There was a time I cried in rooms you didn’t notice. When I carried us both while you watched from the sidelines, calling it love.
I asked for your hands — you gave me silence. I asked for effort — you gave me excuses. And slowly, a wall grew between us that neither of us named.
Then I broke. Not in one loud shatter — but in a thousand soft ways until someone else offered me what I should’ve had with you.
I’m not proud of that chapter. But I won’t lie about it either. Because the truth is, I was starving and you were asleep.
But something strange happened when I stopped begging — when I stood in my power, when I said “no more” to the version of love that drained me.

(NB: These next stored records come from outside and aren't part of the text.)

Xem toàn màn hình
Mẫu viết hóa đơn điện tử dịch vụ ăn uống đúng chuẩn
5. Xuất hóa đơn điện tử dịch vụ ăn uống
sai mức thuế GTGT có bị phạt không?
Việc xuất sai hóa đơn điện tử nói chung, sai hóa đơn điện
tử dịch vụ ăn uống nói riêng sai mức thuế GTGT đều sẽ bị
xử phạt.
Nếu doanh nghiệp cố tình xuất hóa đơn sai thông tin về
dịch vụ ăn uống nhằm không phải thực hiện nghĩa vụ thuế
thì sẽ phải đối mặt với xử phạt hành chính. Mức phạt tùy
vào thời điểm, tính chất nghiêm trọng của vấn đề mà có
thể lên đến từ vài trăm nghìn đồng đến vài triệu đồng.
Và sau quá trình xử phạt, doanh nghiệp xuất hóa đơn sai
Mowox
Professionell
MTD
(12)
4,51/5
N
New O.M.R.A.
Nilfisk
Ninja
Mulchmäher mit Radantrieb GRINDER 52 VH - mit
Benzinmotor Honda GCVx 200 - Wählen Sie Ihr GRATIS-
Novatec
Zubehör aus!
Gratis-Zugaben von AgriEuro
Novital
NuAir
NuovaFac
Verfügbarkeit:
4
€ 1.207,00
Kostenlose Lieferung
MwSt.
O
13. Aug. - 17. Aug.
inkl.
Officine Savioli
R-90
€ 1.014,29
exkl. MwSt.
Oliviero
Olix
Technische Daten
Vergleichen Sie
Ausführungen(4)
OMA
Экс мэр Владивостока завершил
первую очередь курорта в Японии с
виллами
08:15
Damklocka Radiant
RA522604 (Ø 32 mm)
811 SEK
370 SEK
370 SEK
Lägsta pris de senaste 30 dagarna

I told you the truth: if it didn’t change, we were done. And for the first time, you heard me.
You changed. You worked. You tried. You showed up.
Not with flowers or grand words — but with your hands in the dirt, doing the work we both had left undone.
And here’s what I never said aloud — I never stopped loving you. Even when I was breaking. Even when I was gone.
And now, as one door closes behind me, I look at you — not as the man you were, but the one you're becoming.
And I wonder…
> Maybe love isn’t always a fairytale. Maybe it’s what survives after the storm.
Maybe we begin again — not because we forget, but because we finally see each other clearly.
You see me now— not as background, not as duty, but as the woman who almost left because she had to. Because loving you was breaking her.
I am not the girl who waited for you to care. I am the woman who looked you in the eye and said,
> “Either meet me in this love— or let me go.”
And you chose to stay. Not in word, but in action. In the quiet mornings where your hands helped. In the evenings when your eyes finally saw the weight I carried for years.
I am not asking for a perfect ending. I am asking for honesty. For presence. For two souls who’ve hurt, and still choose to heal with each other.
Because the truth is— I still love you. I never stopped. Not even when I was furthest from you. Not even when I broke.
But now, I love you differently.
Not with desperation, but with boundaries. Not with silence, but with truth.
If we begin again, we begin as equals— both of us awake. Both of us willing. Both of us here.